Somaya El-Alfy

Everyone knows the age-old love story between the late Farouk El-Fishawy and Somaya El-Alfy. It was a grand adventure that eventually didn’t continue, though many held hopes for it.

No one held that hope more than Somaya El-Alfy herself, who kept it alive until her ex eventually died last July, and spoke about it again on Wahed Min El-Nas.

Would you expect someone who bared their feelings on national TV to be called out violently? Well, that’s exactly what happened. People heard what El-Alfy had to say and they weren’t impressed.

“I was fine with his cheating,” El-Alfy had said when asked about El-Fishawy’s extra-martial affairs. “As long as it was only physical and not emotional, I was fine with it.”

The actress had also mentioned feelings of inadequacy and even asking El-Fishawy about “what she was missing that led him to other women”.

Yes, we know. Somaya El-Alfy’s opinions here can be labeled as controversial at best and down right deprecating at worst. It’s even a more delicate situation, considering El-Alfy is a public figure who can actually influence people through her opinions.

There are several questions here, we know, but here is the most important one. Do we even have the right to condemn El-Alfy?

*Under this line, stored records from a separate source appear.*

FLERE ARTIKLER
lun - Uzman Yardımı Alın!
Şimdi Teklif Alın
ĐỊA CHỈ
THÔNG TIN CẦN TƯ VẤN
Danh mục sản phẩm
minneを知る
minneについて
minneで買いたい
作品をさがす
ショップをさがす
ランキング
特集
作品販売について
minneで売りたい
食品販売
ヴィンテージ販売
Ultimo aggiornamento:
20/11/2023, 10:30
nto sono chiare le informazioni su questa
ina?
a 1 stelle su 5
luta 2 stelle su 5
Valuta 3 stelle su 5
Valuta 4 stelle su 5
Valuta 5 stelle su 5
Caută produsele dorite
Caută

Farouk El-Fishawy has only passed away last July, we remind you, so maybe this is just Somaya’s grief talking. This cannot be Somaya’s actual mindset, right?

A headline from 2017, though it transcends time

You can say many things about this. You can say Somaya’s always been advocating for horrible, toxic relationship patterns. Or you can say she’s a woman who’s been so affected and involved in a long-term relationship, it’s colored her entire world-view.

Personally, we go for the latter, which is why we’re not straight up condemning El-Alfy. However, we do think that she’ll need to unlearn much of what she knows about love.

Currently, a lot of comments (like the ones we’ve posted above) are swimming online about El-Alfy in the same vein of trying to get her to listen, though you wouldn’t know it based on tone alone.

A lot of what’s been said sounds cruel and plainly unforgiving, even though many commenters haven’t been in Somaya’s situation or anything remotely like it.

We’re not defending her, just to be clear. We’re only adding much-needed context because while nudging and advising a person to walk the right path is always commendable, the method matters too.

And frankly, a method like this, with harshness and ostracizing because, of course, she’s an actress and “actresses are different”, will only do more harm than good and then, who will be at fault?

Imagine if we took the time to put ourselves in the advicee’s shoes? How different would everything be?